How to use the Unblock API

note

Looking for full developer docs? See them here.

When using a library like puppeteer or playwright, there's a lot of sites out there that can detect this library usage. These libraries leave traces of their existence behind in many ways (web workers, background pages, etc). With the /unblock API, Browserless takes a minimalistic approach into getting past bot blocks. It uses a variety of tools and strategies that we've seen work well in the past, and includes many adapters to get past more notorious mechanisms:

  • We don't use any library for this API, and work directly with the browser's native remote interfaces.
  • We launch and run the browser just like end-users.
  • Detection of common bot blockers are listened for and corrected.
  • Returns the underlying browserWSEndpoint to connect to, or just content and cookies.

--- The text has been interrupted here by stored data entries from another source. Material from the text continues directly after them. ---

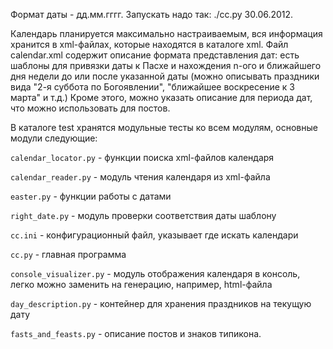 Формат даты - дд.мм.гггг. Запускать надо так: ./cc.py 30.06.2012.

Календарь планируется максимально настраиваемым, вся информация хранится в xml-файлах, которые находятся в каталоге xml. Файл calendar.xml содержит описание формата представления дат: есть шаблоны для привязки даты к Пасхе и нахождения n-ого и ближайшего дня недели до или после указанной даты (можно описывать праздники вида "2-я суббота по Богоявлении", "ближайшее воскресение к 3 марта" и т.д.) Кроме этого, можно указать описание для периода дат, что можно использовать для постов.

В каталоге test хранятся модульные тесты ко всем модулям, основные модули следующие:

`calendar_locator.py` - функции поиска xml-файлов календаря

`calendar_reader.py` - модуль чтения календаря из xml-файла

`easter.py` - функции работы с датами

`right_date.py` - модуль проверки соответствия даты шаблону

`cc.ini`	- конфигурационный файл, указывает где искать календари

`cc.py` - главная программа

`console_visualizer.py` - модуль отображения календаря в консоль, легко можно заменить на генерацию, например, html-файла

`day_description.py` - контейнер для хранения праздников на текущую дату

`fasts_and_feasts.py` - описание постов и знаков типикона.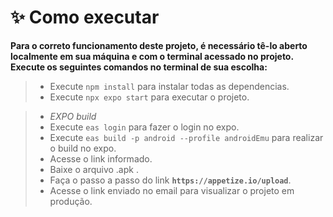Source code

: # **✨ Como executar**

**Para o correto funcionamento deste projeto, é necessário tê-lo aberto localmente em sua máquina e com o terminal acessado no projeto. Execute os seguintes comandos no terminal de sua escolha:**

> - Execute `npm install` para instalar todas as dependencias.
> - Execute `npx expo start` para executar o projeto.

> - _EXPO build_
> - Execute `eas login` para fazer o login no expo.
> - Execute `eas build -p android --profile androidEmu` para realizar o build no expo.
> - Acesse o link informado.
> - Baixe o arquivo .apk .
> - Faça o passo a passo do link **`https://appetize.io/upload`**.
> - Acesse o link enviado no email para visualizar o projeto em produção.
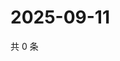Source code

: # 2025-09-11

共 0 条

<!-- BEGIN ZHIHUVIDEO -->
<!-- 最后更新时间 Thu Sep 11 2025 00:14:15 GMT+0800 (China Standard Time) -->

<!-- END ZHIHUVIDEO -->
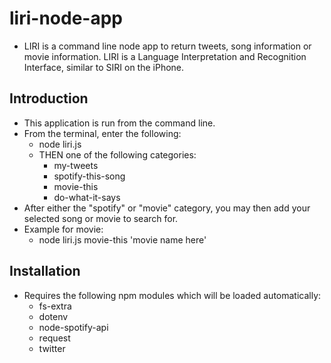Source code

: # liri-node-app
* LIRI is a command line node app to return tweets, song information or movie information. LIRI is a Language Interpretation and Recognition Interface, similar to SIRI on the iPhone.

## Introduction
* This application is run from the command line.
* From the terminal, enter the following:
  * node liri.js 
  * THEN one of the following categories:
    * my-tweets
    * spotify-this-song
    * movie-this
    * do-what-it-says
* After either the "spotify" or "movie" category, you may then add your selected song or movie to search for.
* Example for movie:
  * node liri.js movie-this 'movie name here'

## Installation
* Requires the following npm modules which will be loaded automatically:
  * fs-extra
  * dotenv
  * node-spotify-api
  * request
  * twitter

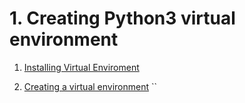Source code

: # 1. Creating Python3 virtual environment

1. [Installing Virtual Enviroment](https://packaging.python.org/guides/installing-using-pip-and-virtual-environments/#installing-virtualenv)

2. [Creating a virtual environment](https://packaging.python.org/guides/installing-using-pip-and-virtual-environments/#creating-a-virtual-environment)
``


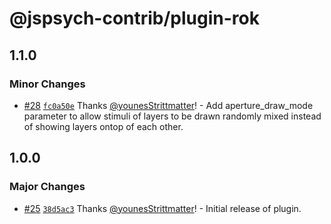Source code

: # @jspsych-contrib/plugin-rok

## 1.1.0

### Minor Changes

- [#28](https://github.com/jspsych/jspsych-contrib/pull/28) [`fc0a50e`](https://github.com/jspsych/jspsych-contrib/commit/fc0a50ef87d9f0c2df1698b52f8030f7046e0903) Thanks [@younesStrittmatter](https://github.com/younesStrittmatter)! - Add aperture_draw_mode parameter to allow stimuli of layers to be drawn randomly mixed instead of showing layers ontop of each other.

## 1.0.0

### Major Changes

- [#25](https://github.com/jspsych/jspsych-contrib/pull/25) [`38d5ac3`](https://github.com/jspsych/jspsych-contrib/commit/38d5ac3f91f44c31a39a3752bc793e9097549f51) Thanks [@younesStrittmatter](https://github.com/younesStrittmatter)! - Initial release of plugin.
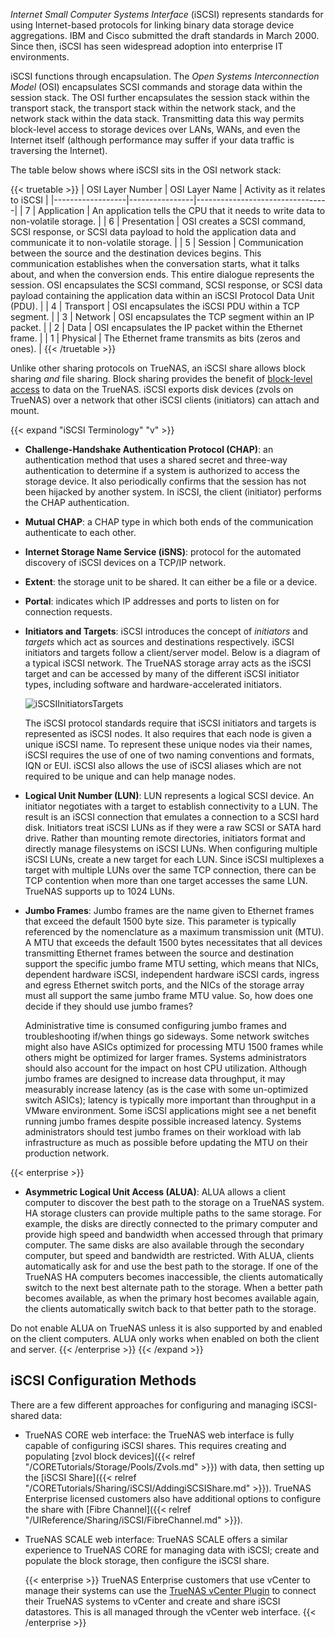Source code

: &NewLine;

*Internet Small Computer Systems Interface* (iSCSI) represents standards for using Internet-based protocols for linking binary data storage device aggregations.
IBM and Cisco submitted the draft standards in March 2000. Since then, iSCSI has seen widespread adoption into enterprise IT environments.

iSCSI functions through encapsulation. The *Open Systems Interconnection Model* (OSI) encapsulates SCSI commands and storage data within the session stack. The OSI further encapsulates the session stack within the transport stack, the transport stack within the network stack, and the network stack within the data stack.
Transmitting data this way permits block-level access to storage devices over LANs, WANs, and even the Internet itself (although performance may suffer if your data traffic is traversing the Internet).

The table below shows where iSCSI sits in the OSI network stack:

{{< truetable >}}
| OSI Layer Number | OSI Layer Name | Activity as it relates to iSCSI |
|------------------|----------------|---------------------------------|
| 7 | Application | An application tells the CPU that it needs to write data to non-volatile storage. |
| 6 | Presentation | OSI creates a SCSI command, SCSI response, or SCSI data payload to hold the application data and communicate it to non-volatile storage. |
| 5 | Session | Communication between the source and the destination devices begins. This communication establishes when the conversation starts, what it talks about, and when the conversion ends. This entire dialogue represents the session. OSI encapsulates the SCSI command, SCSI response, or SCSI data payload containing the application data within an iSCSI Protocol Data Unit (PDU). |
| 4 | Transport | OSI encapsulates the iSCSI PDU within a TCP segment. |
| 3 | Network | OSI encapsulates the TCP segment within an IP packet. |
| 2 | Data | OSI encapsulates the IP packet within the Ethernet frame. |
| 1 | Physical | The Ethernet frame transmits as bits (zeros and ones). |
{{< /truetable >}}

Unlike other sharing protocols on TrueNAS, an iSCSI share allows block sharing *and* file sharing.
Block sharing provides the benefit of [block-level access](https://www.ibm.com/cloud/learn/block-storage) to data on the TrueNAS.
iSCSI exports disk devices (zvols on TrueNAS) over a network that other iSCSI clients (initiators) can attach and mount.

{{< expand "iSCSI Terminology" "v" >}}

* **Challenge-Handshake Authentication Protocol (CHAP)**: an authentication method that uses a shared secret and three-way authentication to determine if a system is authorized to access the storage device. It also periodically confirms that the session has not been hijacked by another system. In iSCSI, the client (initiator) performs the CHAP authentication.

* **Mutual CHAP**: a CHAP type in which both ends of the communication authenticate to each other.

* **Internet Storage Name Service (iSNS)**: protocol for the automated discovery of iSCSI devices on a TCP/IP network.

* **Extent**: the storage unit to be shared. It can either be a file or a device.

* **Portal**: indicates which IP addresses and ports to listen on for connection requests.

* **Initiators and Targets**: iSCSI introduces the concept of *initiators* and *targets* which act as sources and destinations respectively. iSCSI initiators and targets follow a client/server model. Below is a diagram of a typical iSCSI network. The TrueNAS storage array acts as the iSCSI target and can be accessed by many of the different iSCSI initiator types, including software and hardware-accelerated initiators.

  ![iSCSIInitiatorsTargets](/images/TrueNASCommon/iSCSIInitiatorsTargets.png "iSCSI Initiators and Targets Example")

  The iSCSI protocol standards require that iSCSI initiators and targets is represented as iSCSI nodes. It also requires that each node is given a unique iSCSI name. To represent these unique nodes via their names, iSCSI requires the use of one of two naming conventions and formats, IQN or EUI. iSCSI also allows the use of iSCSI aliases which are not required to be unique and can help manage nodes.

* **Logical Unit Number (LUN)**: LUN represents a logical SCSI device. An initiator negotiates with a target to establish connectivity to a LUN. The result is an iSCSI connection that emulates a connection to a SCSI hard disk. Initiators treat iSCSI LUNs as if they were a raw SCSI or SATA hard drive. Rather than mounting remote directories, initiators format and directly manage filesystems on iSCSI LUNs. When configuring multiple iSCSI LUNs, create a new target for each LUN. Since iSCSI multiplexes a target with multiple LUNs over the same TCP connection, there can be TCP contention when more than one target accesses the same LUN. TrueNAS supports up to 1024 LUNs.

* **Jumbo Frames**: Jumbo frames are the name given to Ethernet frames that exceed the default 1500 byte size. This parameter is typically referenced by the nomenclature as a maximum transmission unit (MTU). A MTU that exceeds the default 1500 bytes necessitates that all devices transmitting Ethernet frames between the source and destination support the specific jumbo frame MTU setting, which means that NICs, dependent hardware iSCSI, independent hardware iSCSI cards, ingress and egress Ethernet switch ports, and the NICs of the storage array must all support the same jumbo frame MTU value. So, how does one decide if they should use jumbo frames?

  Administrative time is consumed configuring jumbo frames and troubleshooting if/when things go sideways. Some network switches might also have ASICs optimized for processing MTU 1500 frames while others might be optimized for larger frames. Systems administrators should also account for the impact on host CPU utilization. Although jumbo frames are designed to increase data throughput, it may measurably increase latency (as is the case with some un-optimized switch ASICs); latency is typically more important than throughput in a VMware environment. Some iSCSI applications might see a net benefit running jumbo frames despite possible increased latency. Systems administrators should test jumbo frames on their workload with lab infrastructure as much as possible before updating the MTU on their production network.

{{< enterprise >}}
* **Asymmetric Logical Unit Access (ALUA)**: ALUA allows a client computer to discover the best path to the storage on a TrueNAS system. HA storage clusters can provide multiple paths to the same storage. For example, the disks are directly connected to the primary computer and provide high speed and bandwidth when accessed through that primary computer. The same disks are also available through the secondary computer, but speed and bandwidth are restricted. With ALUA, clients automatically ask for and use the best path to the storage. If one of the TrueNAS HA computers becomes inaccessible, the clients automatically switch to the next best alternate path to the storage. When a better path becomes available, as when the primary host becomes available again, the clients automatically switch back to that better path to the storage.

Do not enable ALUA on TrueNAS unless it is also supported by and enabled on the client computers. ALUA only works when enabled on both the client and server.
{{< /enterprise >}}
{{< /expand >}}

## iSCSI Configuration Methods

There are a few different approaches for configuring and managing iSCSI-shared data:

* TrueNAS CORE web interface: the TrueNAS web interface is fully capable of configuring iSCSI shares. This requires creating and populating [zvol block devices]({{< relref "/CORETutorials/Storage/Pools/Zvols.md" >}}) with data, then setting up the [iSCSI Share]({{< relref "/CORETutorials/Sharing/iSCSI/AddingiSCSIShare.md" >}}). TrueNAS Enterprise licensed customers also have additional options to configure the share with [Fibre Channel]({{< relref "/UIReference/Sharing/iSCSI/FibreChannel.md" >}}).

* TrueNAS SCALE web interface: TrueNAS SCALE offers a similar experience to TrueNAS CORE for managing data with iSCSI; create and populate the block storage, then configure the iSCSI share.

  {{< enterprise >}}
  TrueNAS Enterprise customers that use vCenter to manage their systems can use the [TrueNAS vCenter Plugin](https://www.truenas.com/docs/solutions/integrations/vmware/vcenterplugin/) to connect their TrueNAS systems to vCenter and create and share iSCSI datastores. This is all managed through the vCenter web interface.
  {{< /enterprise >}}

This JSON API is flexible in how it operates. By setting all certain values to false, Browserless will optimize the execution of this request to only return fields you asked for, and not spend time producing the other fields.

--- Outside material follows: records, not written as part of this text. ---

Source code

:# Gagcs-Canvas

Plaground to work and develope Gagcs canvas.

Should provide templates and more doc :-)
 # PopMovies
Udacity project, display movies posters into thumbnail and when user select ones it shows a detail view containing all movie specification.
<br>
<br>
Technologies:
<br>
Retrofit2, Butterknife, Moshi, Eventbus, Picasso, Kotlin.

Here's a list of common examples:

Returning cookies only

{
"url": "https://www.example.com/",
"cookies": true,
"content": false,
"browserWSEndpoint": false,
"screenshot": false,
"ttl": 0
}

Returning content only

{
"url": "https://www.example.com/",
"cookies": false,
"content": true,
"browserWSEndpoint": false,
"screenshot": false,
"ttl": 0
}

Returning screenshots only

{
"url": "https://www.example.com/",
"cookies": false,
"content": false,
"browserWSEndpoint": false,
"screenshot": true,
"ttl": 0
}

Full example with a library

This API is also intended to work with libraries that run on Chrome's Devtools Protocol (like puppeteer and certain APIs in playwright). What this means is you can unblock a site, then connect your library of choice to the browser and kick off your automation. It's a powerful way to work and keeps your code more focused on your needs, rather than trying to solve management-related tasks.

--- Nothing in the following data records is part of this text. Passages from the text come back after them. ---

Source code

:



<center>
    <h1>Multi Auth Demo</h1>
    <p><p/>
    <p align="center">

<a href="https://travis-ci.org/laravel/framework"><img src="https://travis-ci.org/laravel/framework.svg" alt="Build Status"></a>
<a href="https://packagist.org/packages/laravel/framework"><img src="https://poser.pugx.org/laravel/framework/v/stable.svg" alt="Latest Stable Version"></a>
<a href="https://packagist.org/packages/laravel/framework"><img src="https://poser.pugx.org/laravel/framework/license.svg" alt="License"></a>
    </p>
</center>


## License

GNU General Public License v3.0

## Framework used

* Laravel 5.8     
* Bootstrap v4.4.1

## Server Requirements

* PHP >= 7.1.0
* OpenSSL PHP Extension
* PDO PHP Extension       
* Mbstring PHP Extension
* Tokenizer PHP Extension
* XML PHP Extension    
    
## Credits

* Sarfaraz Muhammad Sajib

import puppeteer from 'puppeteer-core';

// The underlying site you wish automate
const url = 'https://www.example.com/';

// Your API token retrievable from the dashboard.
const token = 'YOUR-API-KEY';

// Set a threshold, in milliseconds, to unblock
const timeout = 5 * 60 * 1000;

// What proxy type (residential), or remove for none.
const proxy = 'residential';

// Where you want to proxy from (GB === Great Britain), or remove for none.
const proxyCountry = 'gb';

// If you want to use the same proxy IP for every network request
const proxySticky = true;

const queryParams = new URLSearchParams({
timeout,
proxy,
proxyCountry,
proxySticky,
token,
}).toString();

const unblockURL =
`https://production-sfo.browserless.io/chromium/unblock?${queryParams}`;

const options = {
method: 'POST',
headers: {
'content-type': 'application/json'
},
body: JSON.stringify({
url: url,
browserWSEndpoint: true,
cookies: true,
content: true,
screenshot: true,
ttl: 5000,
}),
};

try {
console.log(`Unblocking ${url}`);

const response = await fetch(unblockURL, options);

if (!response.ok) {
throw new Error(`Got non-ok response:\n` + (await response.text()));
}

const { browserWSEndpoint } = await response.json();

console.log(`Got OK response! Connecting puppeteer to "${browserWSEndpoint}"...`);
const browser = await puppeteer.connect({
browserWSEndpoint: `${browserWSEndpoint}?${queryParams}`
});
// Find the page by inspecting the URL and matching it
const page = pages.find((p) => p.url().includes(url));
page.on('response', (res) => {
if (!res.ok) {
console.log(`${res.status()}: ${res.url()}`);
}
});
console.log('Reloading page with networkidle0...');
await page.reload({
waitUntil: 'networkidle0',
timeout,
});
console.log('Taking page screenshot...');
await page.screenshot({
path: 'temp.png',
fullPage: true,
});
console.log('Done!');
await browser.close();
} catch (error) {
console.error(error);
}

With this powerful API you can get past a lot of common bot detection mechanisms and worry less about your automation.